Cette approche est aussi parfois désignée sous le terme de « Presby LASIK », terme qui regroupe un ensemble de stratégies utilisées pour corriger conjointement un défaut optique éventuel de loin, et donner de la vision de près sans correction en lunettes. Les techniques de « Presby LASIK » sont également commercialisées par certains fabricants de laser sous des appellations spécifiques (ex: Supracor, Customized Q, Blended vision, Presby-ond etc.). S’il existe des différences subtiles entre ces approches (sans parler de leurs aspects « marketing »), elles ont en commun l’induction d’une multifocalité variable, qui repose sur une accentuation de l’asphéricité du profil cornéen, qui est plus « facile » à induire chez les hypermétropes que chez les myopes (ainsi, le presby LASIK est une technique généralement peu usitée chez les myopes, au contraire de la vraie monovision, car il est difficile de conjuguer multifocalité et correction de la myopie chez le myope presbyte).
Ces explications peuvent vous paraître un peu compliquées: la correction de la presbytie repose sur des concepts à la fois théoriques et empiriques qui ne sont pas toujours bien codifiés, et qui permettent justement à certains chirurgiens et fabricants de profiter de la « confusion » pour proposer des méthodes de corrections prétendument spécifiques ou innovantes…il n’en demeure pas moins que dans tous les cas, pour corriger la presbytie, il est préférable d’être un peu hypermétrope, et je vous conseille ainsi d’effectuer un bilan orienté dans un centre spécialisé pour vérifier la possibilité de bénéficier d’une correction au laser excimer (LASIK).

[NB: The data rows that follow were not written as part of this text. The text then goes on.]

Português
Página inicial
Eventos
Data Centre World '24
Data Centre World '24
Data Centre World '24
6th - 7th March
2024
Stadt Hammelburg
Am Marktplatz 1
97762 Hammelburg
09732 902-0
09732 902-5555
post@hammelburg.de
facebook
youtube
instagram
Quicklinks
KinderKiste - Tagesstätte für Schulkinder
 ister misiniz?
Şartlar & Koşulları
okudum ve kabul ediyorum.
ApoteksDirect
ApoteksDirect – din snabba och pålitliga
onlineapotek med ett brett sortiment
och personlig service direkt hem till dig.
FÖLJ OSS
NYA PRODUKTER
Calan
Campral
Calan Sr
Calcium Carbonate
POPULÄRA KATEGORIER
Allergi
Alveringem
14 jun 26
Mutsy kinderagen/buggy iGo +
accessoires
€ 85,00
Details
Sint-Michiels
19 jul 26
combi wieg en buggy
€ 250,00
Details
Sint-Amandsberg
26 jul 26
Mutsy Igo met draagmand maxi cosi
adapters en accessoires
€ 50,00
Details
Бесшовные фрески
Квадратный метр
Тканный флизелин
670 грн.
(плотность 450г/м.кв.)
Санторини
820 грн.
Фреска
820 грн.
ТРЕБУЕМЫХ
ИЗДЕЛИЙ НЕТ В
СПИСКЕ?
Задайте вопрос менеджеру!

2 réponses à “Hypermétrope, presbyte et légèrement astigmate : quelle correction serait la meilleure ?”

  1. Dr Damien Gatinel dit :

    L’oeil droit présente un astigmatisme mixte et une presbytie, et l’oeil gauche présente un astigmatisme myopique et une presbytie;

  2. Nicolas BALLAND dit :

    Bonjour j’a une ordonnance de prescription d’un ophtalmologue qui est:

    OD: +0,5 (-0,75) 20 degrés avec ADD 2.00
    OG: 0 (-0,75) 100 degrés avec ADD 2.00

    Confirmez moi le mais si j’ai bien compris à la vue de ces valeurs je suis Hypermétrope, Astigmate et Presbyte?